Hundreds of homes that failed to sell at auction are adding to an oversupply in the market as buyers stay away during the shutdown.

The number was even higher after auctions were banned in late March because of fears of spreading COVID-19. On March 28, 555 homes were passed in and re-advertised as private treaty in Sydney. Four weeks later, only 102 homes were sold and 453 continued to languish on the market.
In Melbourne, 768 properties were re-listed as private sale after failing to sell at auction on March 28. Of these, 615 homes are still on the market.
SQM Research managing director Louis Christopher said buyer confidence is weak.

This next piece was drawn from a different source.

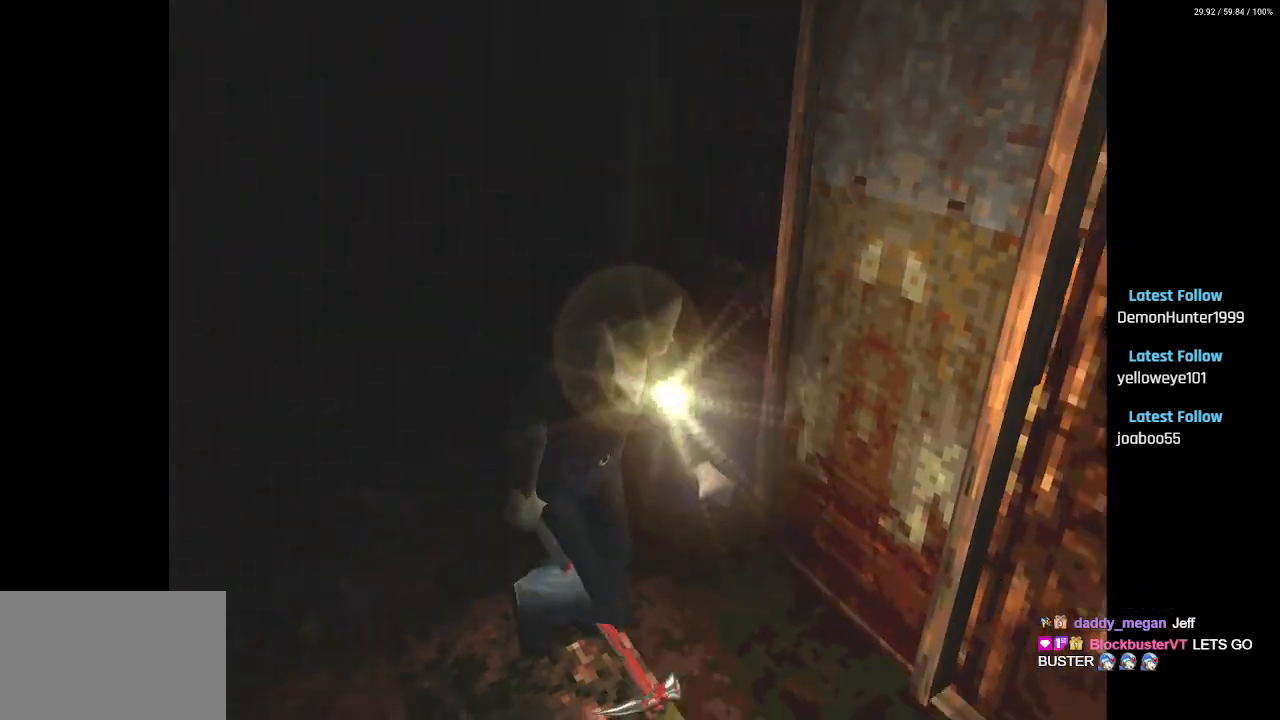
{"buttons": ["DPAD_UP"], "left_stick": "center", "right_stick": "center", "events": [[467, "SQUARE", "up"]]}
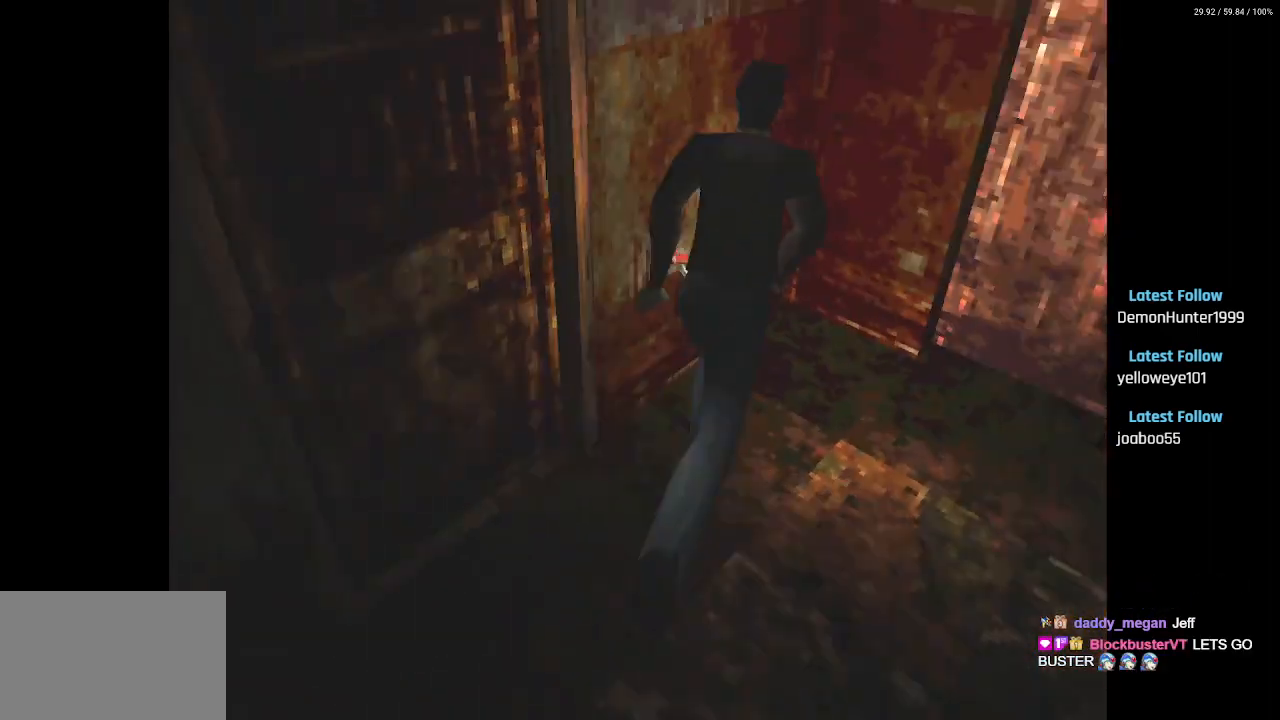
{"buttons": ["DPAD_UP", "DPAD_RIGHT"], "left_stick": "center", "right_stick": "center", "events": [[50, "DPAD_RIGHT", "down"], [217, "DPAD_RIGHT", "up"], [283, "DPAD_RIGHT", "down"]]}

“Some people are downplaying the current low auction clearance rates due to the current forced ban on public auctions. The argument is that sales activity is still occurring or that the market is in hibernation,” he said.
“But it’s clear that those properties that have been re-advertised as a private treaty have largely not sold. If there were plenty of buyers in the market, more of these properties would have sold by now.
“But they havent. The properties are just sitting there, and it’s a huge issue.”
The amount of housing stock effectively in the market could even be higher due to the growing number of homes for sale that are not listed.
Buyers’ agents from the major cities have reported increases in the number of off-market properties of around 50 per cent in the past few weeks, although the figures could not be tracked.
Mr Christopher said the impact of the big drop in buyers’ confidence was being compounded by the freeze on net migration, which reduced housing demand.
Even with the housing completion rate forecast to drop to its lowest in 70 years supply will likely exceed demand, Mr Christopher said.
“We’re expecting some 170,000 dwellings will be completed this year,” he said.
“Without net migration demand we’re losing 232,000 needing accommodation. So we’re conservatively expecting a surplus of well over 120,000 properties remaining unoccupied this year if net migration continues to be frozen for most of 2020.
“That is going to be one major hangover for the housing market, particularly for the rental market. So, while the probabilities have moved more towards a V-shaped recovery, the risks remain in the housing market due to the demand and supply imbalance.”